Bharti Airtel can successfully integrate Zain Telecom’s Africa operations with itself if it minimises the number of expatriates in top positions and taps local talent instead, according to an official who was earlier the chief strategy officer of Zain and the co-founder of Celtel International, the erstwhile avatar of Zain’s Africa business.
India’s largest telecom company by revenues and number of subscribers will also have to work hard to cut Zain’s costs because power shortage and poor infrastructure make it costlier to run telecom operations in Africa compared to India, the official, Terry Rhodes, said in a meeting with HSBC Securities and Capital Markets.
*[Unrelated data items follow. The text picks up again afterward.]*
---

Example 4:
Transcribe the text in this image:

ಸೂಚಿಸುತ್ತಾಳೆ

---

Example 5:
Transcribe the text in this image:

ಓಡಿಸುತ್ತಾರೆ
“To operate successfully, it is important to understand the dynamics of each country (in Africa), including differences in culture, language and especially regulations. Bharti would do well to put in place as few expatriates as possible and have most of its top management from Africa,” he was quoted as saying in a report by the broking firm.
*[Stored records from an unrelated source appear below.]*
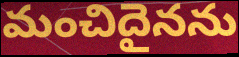
మంచిదైనను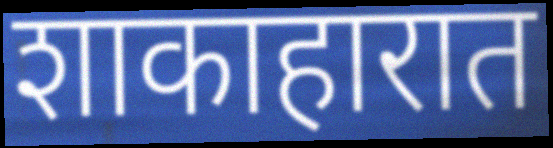
शाकाहारात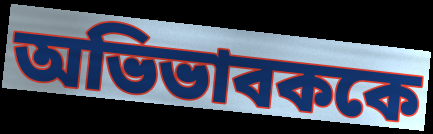
অভিভাবককেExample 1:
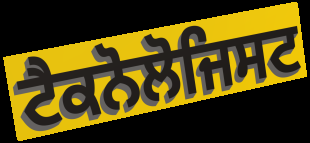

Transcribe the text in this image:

ਟੈਕਨੋਲੋਜਿਸਟ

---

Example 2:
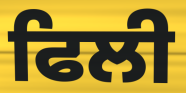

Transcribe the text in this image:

ਫਿਲੀ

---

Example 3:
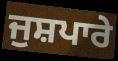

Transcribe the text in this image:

ਜੁਸ਼ਪਾਰੇ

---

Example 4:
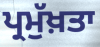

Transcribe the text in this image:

ਪ੍ਰਮੁੱਖ਼ਤਾ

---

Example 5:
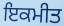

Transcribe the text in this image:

ਇਕਮੀਤ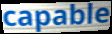
capable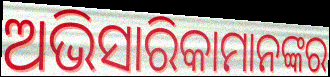
ଅଭିସାରିକାମାନଙ୍କରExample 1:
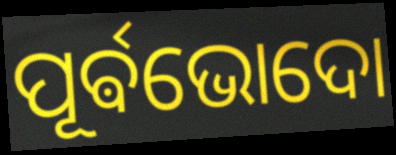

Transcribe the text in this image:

ପୂର୍ଵଭୋଦୋ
Bharti is in negotiations to buy the Africa assets of Kuwait’s Zain. The two companies are widely expected to make an announcement this week, possibly as early as Wednesday, after the Kuwaiti company holds a board meeting. Bharti Airtel announced on Sunday that it has arranged $8.5 billion from the State Bank of India and a group of foreign banks for funding the proposed acquisition.
“For a continent that is known for multiculturalism and wide ethnic and linguistic heterogeneity, a CEO with local roots will help navigate relationships with external stakeholders and remain culturally sensitive to employees. On the other hand, Bharti Airtel can transfer key employees from their Indian business for operational responsibilities with the agenda to transplant Bharti’s best practices to Zain operations,” said Alok Shende, Ascentius Consulting’s principal analyst.
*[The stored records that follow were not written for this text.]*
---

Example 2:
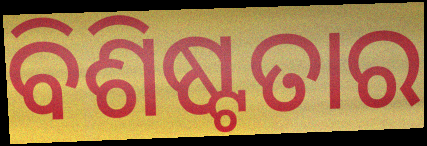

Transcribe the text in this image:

ବିଶିଷ୍ଟତାର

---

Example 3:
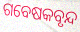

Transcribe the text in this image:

ଗବେଷକବୃନ୍ଦ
Mr Rhodes, who was Zain’s chief strategy officer earlier, believes that Zain Africa’s operating strategy needs to undergo a transformation to ensure better returns. “A change in management approach at Zain from growth and spending to growth and cost control could work positively for Bharti,” he said. A spokesman for Bharti Airtel said he did not wish to comment for the story.
According to an analyst closely tracking the Zain-Airtel discussions, Airtel can bring down operating expenses at the telco by $500 million annually once the deal is through. Zain Africa’s EBITDA for 2009 was $1.1 billion with revenues of $3.6 billion. “If Airtel transports its minute factory model and enters into aggressive outsourcing tie-ups as it has done in India, it can improve EBITDA by $500 million,” he said on condition of anonymity. The minute factory model attempts to maximise network utilisation. To achieve this, service providers reduce call rates to benefit from higher usage.
It’s a strategy that Bharti Airtel has faithfully followed in the hyper-competitive telecom market. “While Bharti has mastered this (minute factory) model, pricing usage structures tend to be driven by industry dynamics rather than operator-specific strategies. Initially, we believe that it is unlikely that Zain’s African operations will replicate the model completely, opting instead for gradual adoption,” HSBC analyst Rajiv Sharma, who authored the report, said.